### [Problem requirements]
Leaving out every picture, copy the lines of the material below exactly, from the line containing "X110606000Y-84169000D03*" through the line containing "<source format=sv>".

[Opening Data listing section]

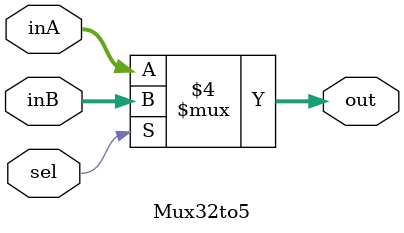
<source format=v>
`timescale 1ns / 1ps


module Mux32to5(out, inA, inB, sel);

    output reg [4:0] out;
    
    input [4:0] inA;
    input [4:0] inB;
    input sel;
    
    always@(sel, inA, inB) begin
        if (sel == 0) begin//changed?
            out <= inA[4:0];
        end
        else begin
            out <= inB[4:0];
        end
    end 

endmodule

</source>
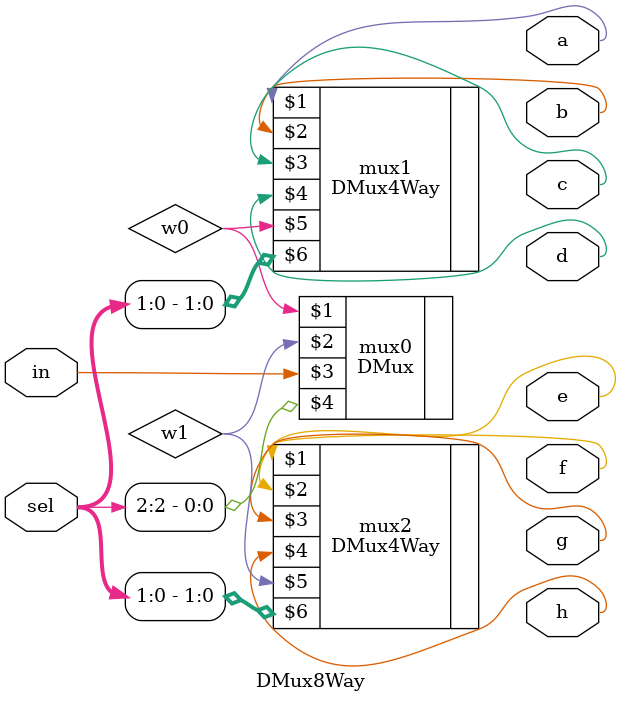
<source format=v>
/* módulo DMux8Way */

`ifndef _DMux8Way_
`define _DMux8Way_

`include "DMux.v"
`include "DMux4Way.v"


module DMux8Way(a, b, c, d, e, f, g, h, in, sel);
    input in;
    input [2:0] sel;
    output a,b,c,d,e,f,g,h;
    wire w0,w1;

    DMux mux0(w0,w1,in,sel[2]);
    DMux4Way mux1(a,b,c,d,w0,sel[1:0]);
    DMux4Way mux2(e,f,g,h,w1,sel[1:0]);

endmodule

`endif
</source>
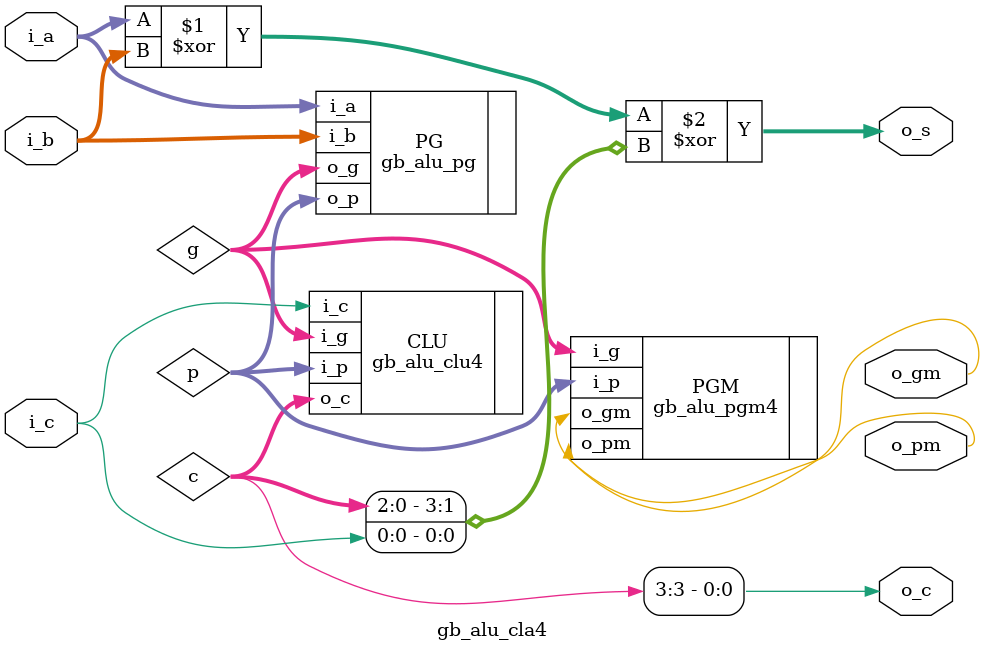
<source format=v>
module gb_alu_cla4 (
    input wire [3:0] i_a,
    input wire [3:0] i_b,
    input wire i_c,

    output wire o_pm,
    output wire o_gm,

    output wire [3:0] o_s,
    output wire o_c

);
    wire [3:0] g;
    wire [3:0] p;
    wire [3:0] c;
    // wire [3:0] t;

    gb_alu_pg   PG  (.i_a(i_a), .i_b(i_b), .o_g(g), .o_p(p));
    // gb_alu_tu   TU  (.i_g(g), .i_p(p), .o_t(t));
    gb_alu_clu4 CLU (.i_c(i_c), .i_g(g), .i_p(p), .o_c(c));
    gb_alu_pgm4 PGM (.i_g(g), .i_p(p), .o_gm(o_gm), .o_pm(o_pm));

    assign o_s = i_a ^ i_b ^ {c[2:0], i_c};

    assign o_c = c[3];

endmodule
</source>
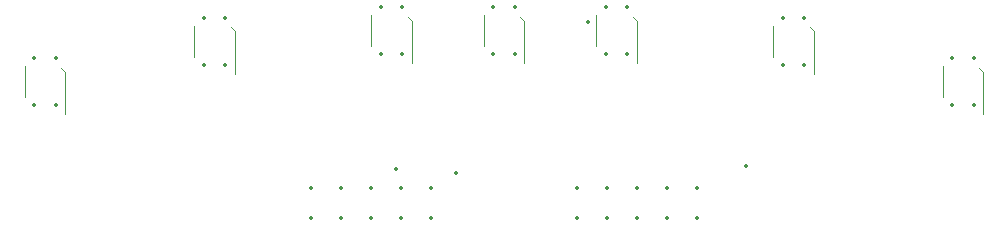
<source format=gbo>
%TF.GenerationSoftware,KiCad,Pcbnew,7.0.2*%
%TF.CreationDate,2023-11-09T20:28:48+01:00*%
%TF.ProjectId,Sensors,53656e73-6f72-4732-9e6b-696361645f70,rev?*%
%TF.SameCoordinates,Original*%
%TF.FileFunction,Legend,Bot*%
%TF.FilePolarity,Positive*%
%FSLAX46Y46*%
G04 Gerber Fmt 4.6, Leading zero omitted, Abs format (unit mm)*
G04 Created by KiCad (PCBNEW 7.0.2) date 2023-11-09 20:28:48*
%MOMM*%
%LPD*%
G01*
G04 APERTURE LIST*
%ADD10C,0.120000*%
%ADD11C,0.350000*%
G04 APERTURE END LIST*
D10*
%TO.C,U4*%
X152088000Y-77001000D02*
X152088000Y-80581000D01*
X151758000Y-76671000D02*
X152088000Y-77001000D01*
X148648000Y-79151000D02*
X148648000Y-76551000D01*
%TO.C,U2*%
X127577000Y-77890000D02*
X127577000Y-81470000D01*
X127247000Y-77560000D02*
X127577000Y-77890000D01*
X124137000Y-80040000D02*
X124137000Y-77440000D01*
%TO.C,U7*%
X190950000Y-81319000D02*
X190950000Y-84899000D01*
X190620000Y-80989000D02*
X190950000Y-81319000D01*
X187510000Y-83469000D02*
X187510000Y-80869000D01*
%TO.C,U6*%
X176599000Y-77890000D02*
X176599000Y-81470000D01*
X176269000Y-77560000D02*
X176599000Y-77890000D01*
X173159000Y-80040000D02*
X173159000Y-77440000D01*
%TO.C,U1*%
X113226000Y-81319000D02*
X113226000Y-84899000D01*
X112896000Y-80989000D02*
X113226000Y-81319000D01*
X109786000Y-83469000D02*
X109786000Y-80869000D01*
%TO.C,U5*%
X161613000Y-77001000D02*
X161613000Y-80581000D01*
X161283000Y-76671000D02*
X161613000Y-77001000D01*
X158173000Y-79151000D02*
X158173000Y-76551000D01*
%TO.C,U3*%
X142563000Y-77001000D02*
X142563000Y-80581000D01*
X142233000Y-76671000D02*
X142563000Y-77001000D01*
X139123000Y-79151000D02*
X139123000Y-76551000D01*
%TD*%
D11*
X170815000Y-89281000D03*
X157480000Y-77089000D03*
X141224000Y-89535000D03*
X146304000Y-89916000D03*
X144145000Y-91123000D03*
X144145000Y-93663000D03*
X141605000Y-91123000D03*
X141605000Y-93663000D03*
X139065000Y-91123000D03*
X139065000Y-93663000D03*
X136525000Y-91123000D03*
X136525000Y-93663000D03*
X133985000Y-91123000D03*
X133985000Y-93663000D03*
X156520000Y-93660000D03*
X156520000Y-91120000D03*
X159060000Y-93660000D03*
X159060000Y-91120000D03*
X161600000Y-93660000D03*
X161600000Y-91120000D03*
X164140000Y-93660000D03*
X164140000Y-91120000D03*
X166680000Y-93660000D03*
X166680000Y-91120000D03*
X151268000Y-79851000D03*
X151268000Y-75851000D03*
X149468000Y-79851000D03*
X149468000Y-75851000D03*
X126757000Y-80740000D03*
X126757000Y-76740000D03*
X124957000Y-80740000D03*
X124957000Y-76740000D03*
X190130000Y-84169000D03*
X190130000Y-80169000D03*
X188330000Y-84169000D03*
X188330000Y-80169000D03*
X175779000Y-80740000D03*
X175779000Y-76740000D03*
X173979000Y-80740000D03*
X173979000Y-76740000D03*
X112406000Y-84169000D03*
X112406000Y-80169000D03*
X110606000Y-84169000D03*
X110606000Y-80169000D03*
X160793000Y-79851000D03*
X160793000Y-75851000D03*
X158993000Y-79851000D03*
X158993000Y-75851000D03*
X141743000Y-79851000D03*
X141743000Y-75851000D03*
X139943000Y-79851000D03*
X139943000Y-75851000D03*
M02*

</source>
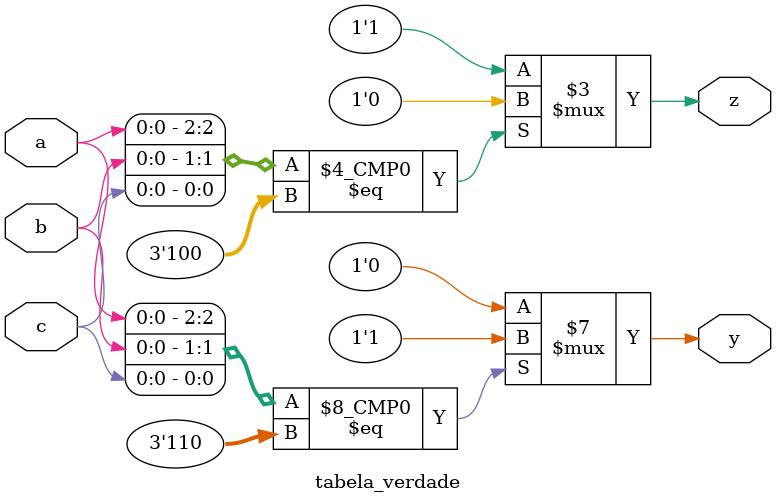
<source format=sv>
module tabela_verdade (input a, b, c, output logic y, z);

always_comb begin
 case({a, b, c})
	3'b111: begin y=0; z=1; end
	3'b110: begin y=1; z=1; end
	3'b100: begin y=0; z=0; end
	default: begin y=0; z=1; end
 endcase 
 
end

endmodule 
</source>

[Closing Data listing section]
[Opening Data listing section]

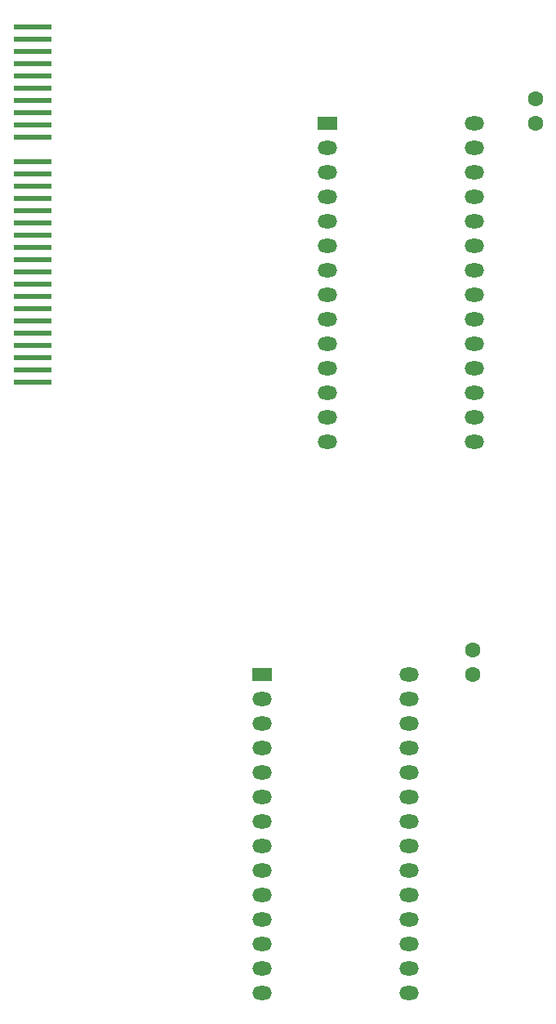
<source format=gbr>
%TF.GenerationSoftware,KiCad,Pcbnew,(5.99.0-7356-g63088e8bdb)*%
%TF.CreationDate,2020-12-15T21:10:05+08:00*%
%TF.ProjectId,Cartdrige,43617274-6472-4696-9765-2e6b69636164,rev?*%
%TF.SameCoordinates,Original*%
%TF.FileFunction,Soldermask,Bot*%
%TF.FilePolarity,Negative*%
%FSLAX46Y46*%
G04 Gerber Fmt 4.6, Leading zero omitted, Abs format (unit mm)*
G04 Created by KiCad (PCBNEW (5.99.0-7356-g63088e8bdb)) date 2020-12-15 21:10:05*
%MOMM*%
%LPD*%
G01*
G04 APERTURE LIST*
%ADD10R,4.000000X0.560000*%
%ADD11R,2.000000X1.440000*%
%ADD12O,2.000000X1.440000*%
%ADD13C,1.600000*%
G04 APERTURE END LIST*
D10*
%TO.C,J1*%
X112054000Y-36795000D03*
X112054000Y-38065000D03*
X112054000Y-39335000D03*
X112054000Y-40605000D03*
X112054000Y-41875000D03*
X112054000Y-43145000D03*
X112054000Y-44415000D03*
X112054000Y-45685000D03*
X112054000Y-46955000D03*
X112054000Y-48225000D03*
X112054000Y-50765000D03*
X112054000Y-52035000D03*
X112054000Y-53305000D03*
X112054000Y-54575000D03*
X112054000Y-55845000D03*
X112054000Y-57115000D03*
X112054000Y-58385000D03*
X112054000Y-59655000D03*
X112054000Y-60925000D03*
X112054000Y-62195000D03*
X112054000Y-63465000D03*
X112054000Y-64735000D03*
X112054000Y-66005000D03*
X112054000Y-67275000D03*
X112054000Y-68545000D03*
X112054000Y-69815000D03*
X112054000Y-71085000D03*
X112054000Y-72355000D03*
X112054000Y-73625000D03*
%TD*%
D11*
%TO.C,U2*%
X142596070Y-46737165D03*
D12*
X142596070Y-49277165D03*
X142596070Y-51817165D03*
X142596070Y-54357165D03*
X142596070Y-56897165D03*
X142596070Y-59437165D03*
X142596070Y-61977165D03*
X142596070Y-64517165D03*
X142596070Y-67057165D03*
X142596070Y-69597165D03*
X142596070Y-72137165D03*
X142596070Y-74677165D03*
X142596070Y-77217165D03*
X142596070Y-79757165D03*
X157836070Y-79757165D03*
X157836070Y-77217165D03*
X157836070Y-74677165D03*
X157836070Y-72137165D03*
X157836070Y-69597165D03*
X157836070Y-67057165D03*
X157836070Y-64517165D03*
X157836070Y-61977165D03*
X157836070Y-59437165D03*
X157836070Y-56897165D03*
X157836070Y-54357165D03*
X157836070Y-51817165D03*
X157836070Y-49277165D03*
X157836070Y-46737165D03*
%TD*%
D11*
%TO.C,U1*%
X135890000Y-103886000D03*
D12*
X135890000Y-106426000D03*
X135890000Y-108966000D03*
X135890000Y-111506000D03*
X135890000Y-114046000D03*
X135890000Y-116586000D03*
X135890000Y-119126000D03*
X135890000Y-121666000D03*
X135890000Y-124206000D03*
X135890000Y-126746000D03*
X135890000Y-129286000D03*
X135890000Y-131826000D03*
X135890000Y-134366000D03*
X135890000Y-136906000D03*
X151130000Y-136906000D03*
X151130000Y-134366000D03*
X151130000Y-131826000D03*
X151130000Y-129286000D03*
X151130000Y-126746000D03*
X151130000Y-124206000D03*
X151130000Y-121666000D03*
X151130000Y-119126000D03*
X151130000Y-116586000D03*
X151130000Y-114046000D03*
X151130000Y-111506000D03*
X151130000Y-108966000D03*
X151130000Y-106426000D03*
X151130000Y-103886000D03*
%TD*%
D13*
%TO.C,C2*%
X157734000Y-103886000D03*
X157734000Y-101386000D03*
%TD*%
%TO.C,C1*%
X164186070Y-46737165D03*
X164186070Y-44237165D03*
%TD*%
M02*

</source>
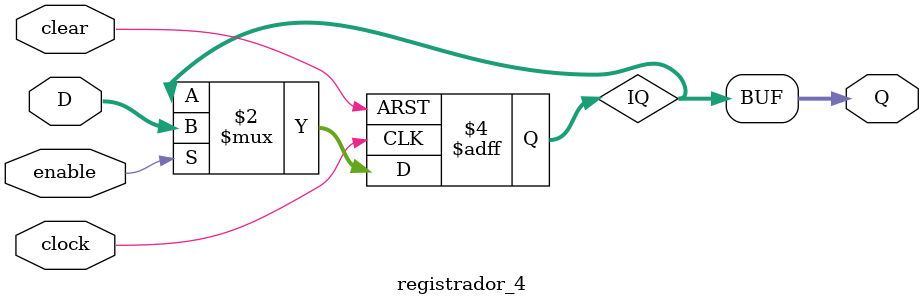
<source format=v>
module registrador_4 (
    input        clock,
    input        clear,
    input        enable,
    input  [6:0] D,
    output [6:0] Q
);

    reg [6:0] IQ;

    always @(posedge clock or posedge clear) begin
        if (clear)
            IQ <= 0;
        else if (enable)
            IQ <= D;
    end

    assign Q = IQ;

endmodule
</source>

[Closing Data listing section]
[Opening Data listing section]

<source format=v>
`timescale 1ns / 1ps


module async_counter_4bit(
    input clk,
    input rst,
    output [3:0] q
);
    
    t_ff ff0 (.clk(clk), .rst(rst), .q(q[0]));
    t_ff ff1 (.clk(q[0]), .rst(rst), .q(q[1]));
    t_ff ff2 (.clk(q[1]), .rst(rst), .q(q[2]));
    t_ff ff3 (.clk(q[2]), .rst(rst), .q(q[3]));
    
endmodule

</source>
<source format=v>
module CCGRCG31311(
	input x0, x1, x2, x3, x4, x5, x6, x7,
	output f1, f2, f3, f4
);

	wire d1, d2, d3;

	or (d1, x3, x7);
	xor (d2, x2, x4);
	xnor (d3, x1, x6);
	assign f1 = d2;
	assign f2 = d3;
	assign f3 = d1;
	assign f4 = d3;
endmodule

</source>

[Closing Data listing section]

### [Solution]
X110606000Y-84169000D03*
X110606000Y-80169000D03*
X160793000Y-79851000D03*
X160793000Y-75851000D03*
X158993000Y-79851000D03*
X158993000Y-75851000D03*
X141743000Y-79851000D03*
X141743000Y-75851000D03*
X139943000Y-79851000D03*
X139943000Y-75851000D03*
M02*

</source>
<source format=sv>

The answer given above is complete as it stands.